Sozialer Austausch oder Ohr abkauen

Es kommen immer wieder die gleichen hilfesuchenden Menschen ins Kairo. Einige sind ab und zu in der «Psychi». Das erzählen sie, wenn sie zurück in der Beiz sind, «und wir merken es, wenn sie einige Wochen nicht auftauchen», sagt Pauli. Die Beiz sei für einige auch Heimat. Hier erzählen die Menschen Pauli und ihren Angestellten, wie es ihnen geht, was bei ihnen ansteht, womit sie im Moment ringen. 

Das ist nichts Neues: Beizen waren schon immer ein Ort für sozialen Austausch. Wo man sich trifft oder spontan austauscht. 

Reitschule temporaer geschlossen fotografiert am Samstag, 11. Januar 2025 in Bern. (hauptstadt.be / Simon Boschi)
Der Vorplatz sei kein Ort für vulnerable Jugendliche – die Reitschule schickt deshalb auch mal junge Menschen weg. (Bild: Simon Boschi (Archiv))

Wenn einem aber das «Ohr abgekaut» werde, sei das sowohl für Angestellte wie für Gäst*innen anstrengend, findet Pauli. Sei jemand zum dritten, vierten Mal an diesem Tag hier, komme schon vor, dass Pauli die Person fortschickt.

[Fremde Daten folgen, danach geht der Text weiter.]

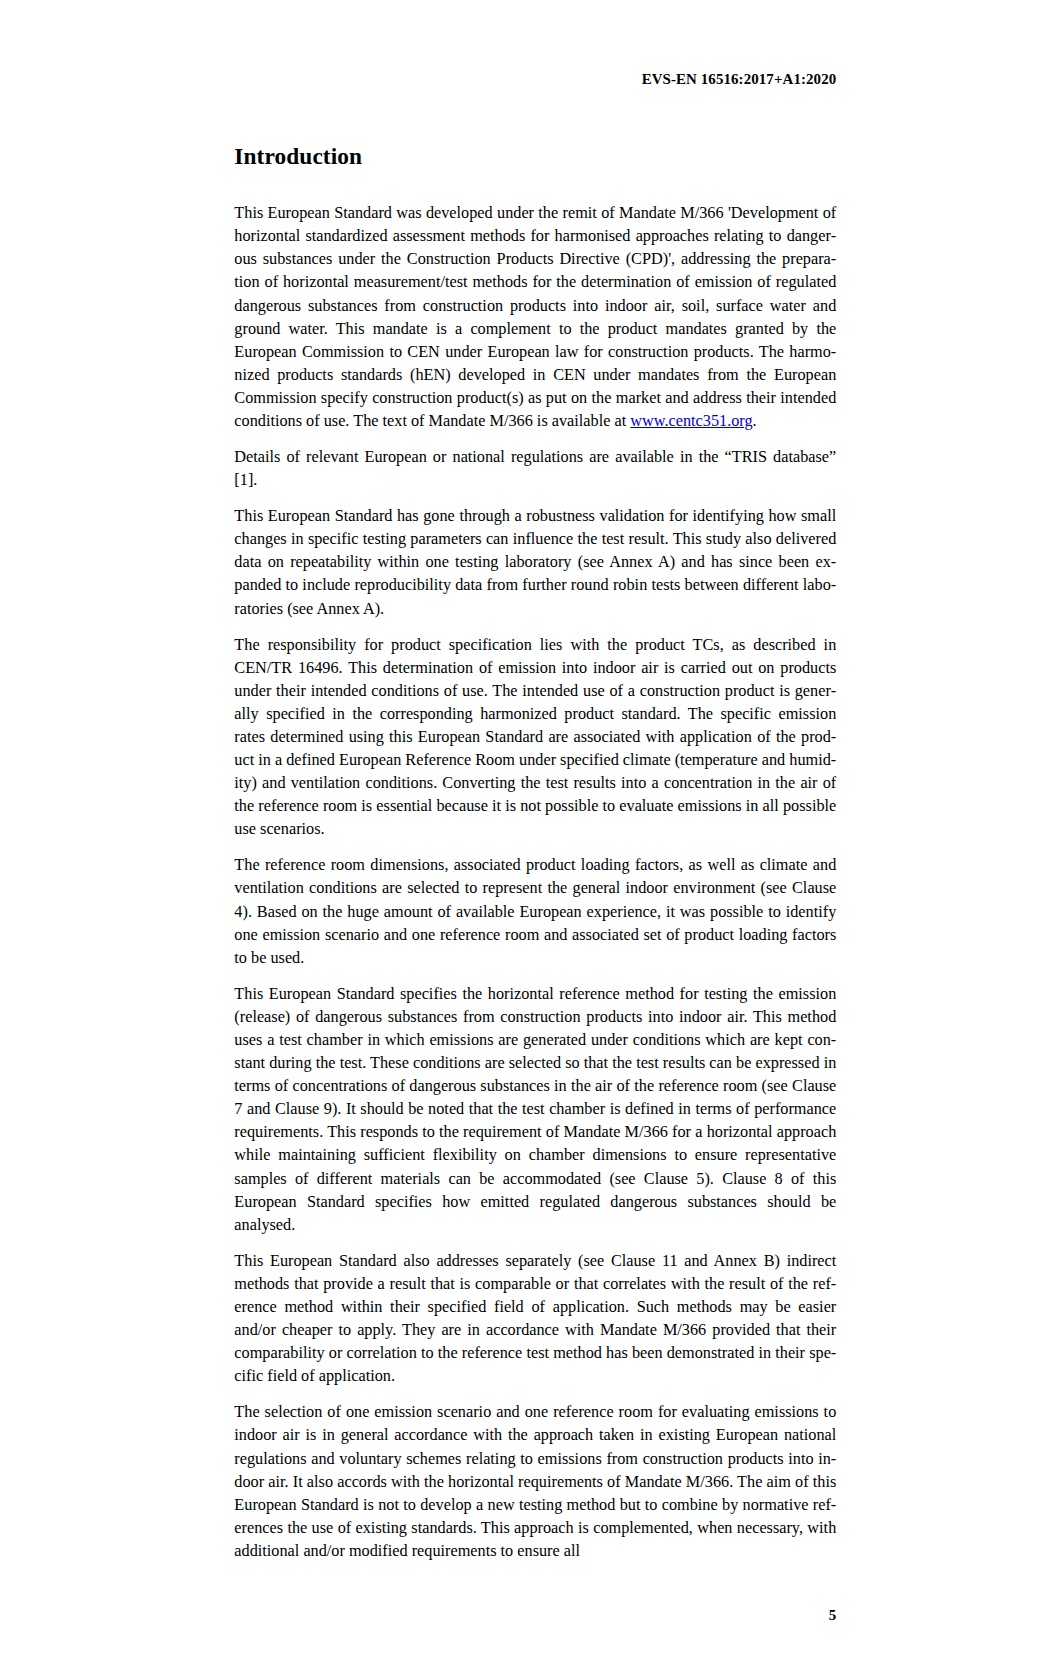EVS-EN 16516:2017+A1:2020
Introduction
This European Standard was developed under the remit of Mandate M/366 'Development of horizontal standardized assessment methods for harmonised approaches relating to dangerous substances under the Construction Products Directive (CPD)', addressing the preparation of horizontal measurement/test methods for the determination of emission of regulated dangerous substances from construction products into indoor air, soil, surface water and ground water. This mandate is a complement to the product mandates granted by the European Commission to CEN under European law for construction products. The harmonized products standards (hEN) developed in CEN under mandates from the European Commission specify construction product(s) as put on the market and address their intended conditions of use. The text of Mandate M/366 is available at www.centc351.org.
Details of relevant European or national regulations are available in the “TRIS database” [1].
This European Standard has gone through a robustness validation for identifying how small changes in specific testing parameters can influence the test result. This study also delivered data on repeatability within one testing laboratory (see Annex A) and has since been expanded to include reproducibility data from further round robin tests between different laboratories (see Annex A).
The responsibility for product specification lies with the product TCs, as described in CEN/TR 16496. This determination of emission into indoor air is carried out on products under their intended conditions of use. The intended use of a construction product is generally specified in the corresponding harmonized product standard. The specific emission rates determined using this European Standard are associated with application of the product in a defined European Reference Room under specified climate (temperature and humidity) and ventilation conditions. Converting the test results into a concentration in the air of the reference room is essential because it is not possible to evaluate emissions in all possible use scenarios.
The reference room dimensions, associated product loading factors, as well as climate and ventilation conditions are selected to represent the general indoor environment (see Clause 4). Based on the huge amount of available European experience, it was possible to identify one emission scenario and one reference room and associated set of product loading factors to be used.
This European Standard specifies the horizontal reference method for testing the emission (release) of dangerous substances from construction products into indoor air. This method uses a test chamber in which emissions are generated under conditions which are kept constant during the test. These conditions are selected so that the test results can be expressed in terms of concentrations of dangerous substances in the air of the reference room (see Clause 7 and Clause 9). It should be noted that the test chamber is defined in terms of performance requirements. This responds to the requirement of Mandate M/366 for a horizontal approach while maintaining sufficient flexibility on chamber dimensions to ensure representative samples of different materials can be accommodated (see Clause 5). Clause 8 of this European Standard specifies how emitted regulated dangerous substances should be analysed.
This European Standard also addresses separately (see Clause 11 and Annex B) indirect methods that provide a result that is comparable or that correlates with the result of the reference method within their specified field of application. Such methods may be easier and/or cheaper to apply. They are in accordance with Mandate M/366 provided that their comparability or correlation to the reference test method has been demonstrated in their specific field of application.
The selection of one emission scenario and one reference room for evaluating emissions to indoor air is in general accordance with the approach taken in existing European national regulations and voluntary schemes relating to emissions from construction products into indoor air. It also accords with the horizontal requirements of Mandate M/366. The aim of this European Standard is not to develop a new testing method but to combine by normative references the use of existing standards. This approach is complemented, when necessary, with additional and/or modified requirements to ensure all
5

Auch die WC-Situation ist im Café Kairo herausfordernd: Das WC im Keller ist von aussen zugänglich, die Menschen, die es benutzen wollen, müssen also nicht durch die Beiz, sondern können es – mehr oder weniger ungesehen – benutzen. Das führt dazu, dass die Angestellten immer ein Auge darauf haben müssen, wer gerade unten war und gegebenenfalls putzen müssen. Das sei teilweise ein grosser Mehraufwand.

Keine guter Ort für vulnerable Jugendliche

Auch im Restaurant Sous le Pont in der Reitschule hätten manche Menschen viel Redebedarf, sagt Servicemitarbeiter Simon, der seinen Nachnamen – wie die meisten Reitschüler*innen – nicht in der «Hauptstadt» lesen will. «Es kann gut sein, dass ein prekarisierter Mensch an einem Abend dreimal 30 Minuten mit unserem Personal, mit Gäst*innen und anderen Reitschüler*innen spricht.»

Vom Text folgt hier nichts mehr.